» TEXT PASSAGE:
____

Three to fifteen minutes is a long time to be down.

That's the gap blue-green is designed to close.

Blue-green: keep the old one warm

The mental model for blue-green is simple. You have two environments, blue and green. Blue is currently serving traffic. You deploy the new version to green. You wait. You verify. Then you flip traffic from blue to green in one ALB listener change. If green misbehaves, you flip back.

On AWS, ECS blue-green deployments are managed by CodeDeploy, not by ECS directly. To opt in, you change the deployment controller in your service:

JSON service.json

{
  "serviceName": "checkout-api",
  "cluster": "prod",
  "taskDefinition": "checkout-api:42",
  "desiredCount": 6,
  "deploymentController": { "type": "CODE_DEPLOY" },
  "loadBalancers": [
    {
      "targetGroupArn": "arn:aws:...:targetgroup/checkout-blue/...",
      "containerName": "checkout",
      "containerPort": 8080
    }
  ]
}

Two important things change once deploymentController.type is CODE_DEPLOY:

You need two target groups behind the same ALB, one for blue, one for green. The service definition only mentions blue, because that's where it starts. CodeDeploy registers tasks into the other one during deploys.
You need two listeners (or one listener with two rules): a production listener on port 443 and a test listener on a port like 8443. The test listener routes to whatever target group is "not currently production," so you can hit the new version with a curl before flipping real traffic.

The CodeDeploy application + deployment group glue them together. Here's the AppSpec file CodeDeploy reads on every deploy:

YAML appspec.yaml

version: 0.0
Resources:
  - TargetService:
      Type: AWS::ECS::Service
      Properties:
        TaskDefinition: "arn:aws:ecs:us-east-1:123456789012:task-definition/checkout-api:43"

____

» WORK ORDER 1: Pick out each line of the entries that contains the string "represent", matching case exactly.
The text and the entries are unrelated material.

____

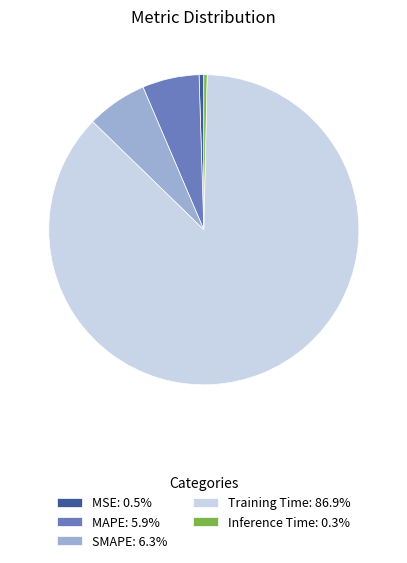

Do Inference Time: 0.3% and MAPE: 5.9% together represent more than half of the pie?

No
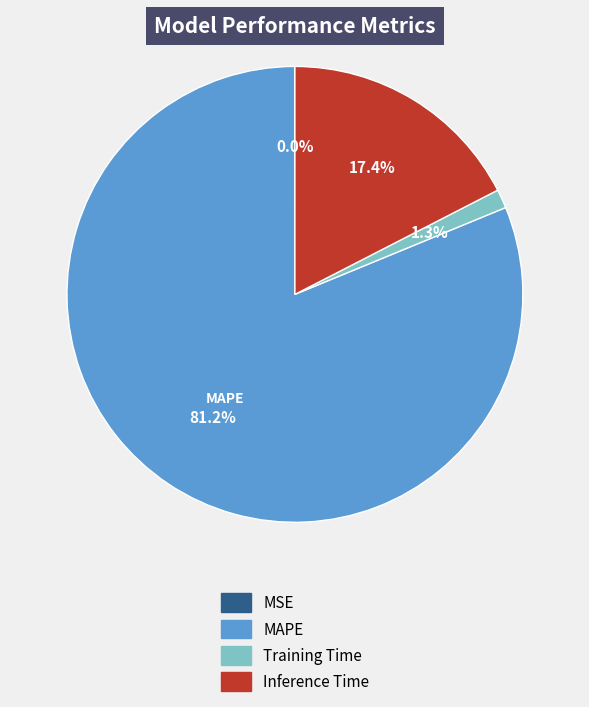

Do Training Time and MAPE together represent more than half of the pie?

Yes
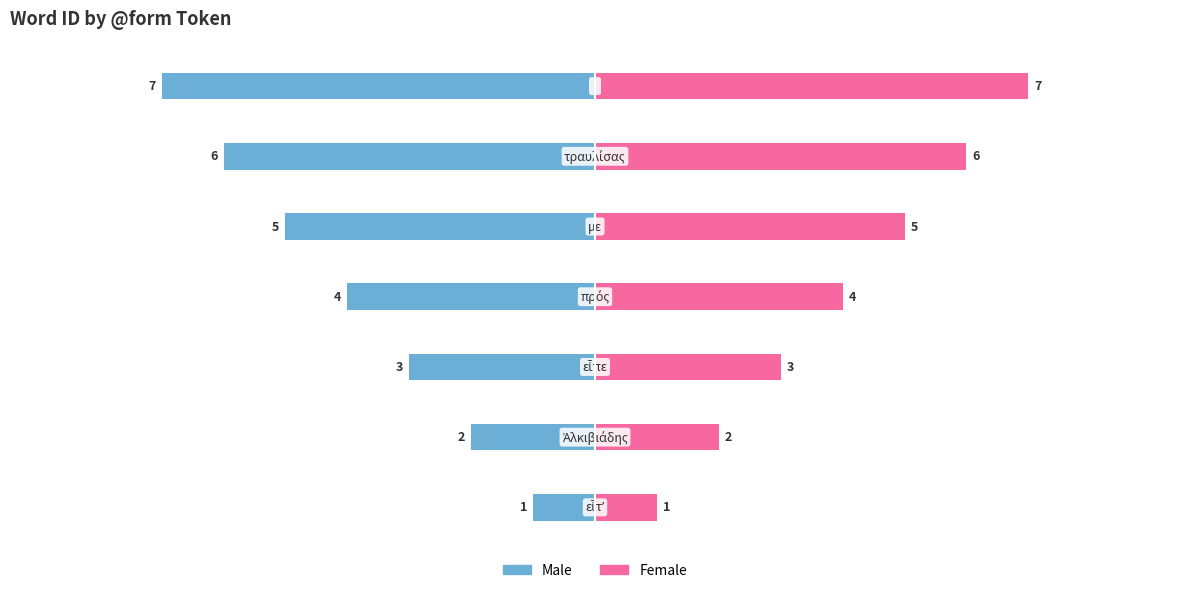

How many data points in Female are less than 4?

3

____

» WORK ORDER 2: Using the blue-green deployment text, decide whether each statement agrees with it: (a) On AWS, ECS blue-green deployments are managed by ECS directly. (b) The service definition names only the blue target group. (c) The test listener routes to the target group that is currently production. Answer yes or no for each and quote the words of the text that decide it.

» EXERCISE OUTPUT 1:
Do Inference Time: 0.3% and MAPE: 5.9% together represent more than half of the pie?
Do Training Time and MAPE together represent more than half of the pie?

» EXERCISE OUTPUT 2:
(a) No: "ECS blue-green deployments are managed by CodeDeploy, not by ECS directly."
(b) Yes: "The service definition only mentions blue, because that's where it starts."
(c) No: "The test listener routes to whatever target group is "not currently production,""